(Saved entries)

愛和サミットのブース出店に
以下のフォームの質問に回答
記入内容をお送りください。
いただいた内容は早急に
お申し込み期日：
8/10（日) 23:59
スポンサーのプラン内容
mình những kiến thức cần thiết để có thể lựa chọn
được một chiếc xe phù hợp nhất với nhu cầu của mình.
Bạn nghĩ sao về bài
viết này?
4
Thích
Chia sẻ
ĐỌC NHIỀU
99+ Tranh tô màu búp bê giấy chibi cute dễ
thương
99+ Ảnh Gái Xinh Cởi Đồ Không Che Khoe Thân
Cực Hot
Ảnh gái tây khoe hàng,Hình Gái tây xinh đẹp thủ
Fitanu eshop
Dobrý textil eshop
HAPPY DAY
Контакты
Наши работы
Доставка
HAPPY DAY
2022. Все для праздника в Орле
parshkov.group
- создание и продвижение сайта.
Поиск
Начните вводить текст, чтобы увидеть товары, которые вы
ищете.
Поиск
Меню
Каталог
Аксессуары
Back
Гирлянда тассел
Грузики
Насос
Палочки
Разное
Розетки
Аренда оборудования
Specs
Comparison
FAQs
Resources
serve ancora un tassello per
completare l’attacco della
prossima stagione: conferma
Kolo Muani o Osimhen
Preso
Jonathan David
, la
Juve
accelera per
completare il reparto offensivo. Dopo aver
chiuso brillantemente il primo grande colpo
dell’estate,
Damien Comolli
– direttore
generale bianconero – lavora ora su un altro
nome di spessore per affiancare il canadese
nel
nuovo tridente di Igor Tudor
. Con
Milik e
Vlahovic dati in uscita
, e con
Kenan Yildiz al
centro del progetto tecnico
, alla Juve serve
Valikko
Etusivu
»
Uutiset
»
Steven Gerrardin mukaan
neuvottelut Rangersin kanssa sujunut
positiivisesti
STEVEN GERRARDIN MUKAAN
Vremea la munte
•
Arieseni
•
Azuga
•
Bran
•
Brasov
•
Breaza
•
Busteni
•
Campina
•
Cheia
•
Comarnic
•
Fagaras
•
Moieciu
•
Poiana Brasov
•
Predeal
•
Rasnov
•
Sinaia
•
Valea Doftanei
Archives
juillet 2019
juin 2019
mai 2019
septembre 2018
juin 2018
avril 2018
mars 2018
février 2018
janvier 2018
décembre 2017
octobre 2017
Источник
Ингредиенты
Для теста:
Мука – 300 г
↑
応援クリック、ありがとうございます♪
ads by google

* **Action item**
Tell how many lines in the data above hold "completare". Nothing but the number.

* **Response below**
2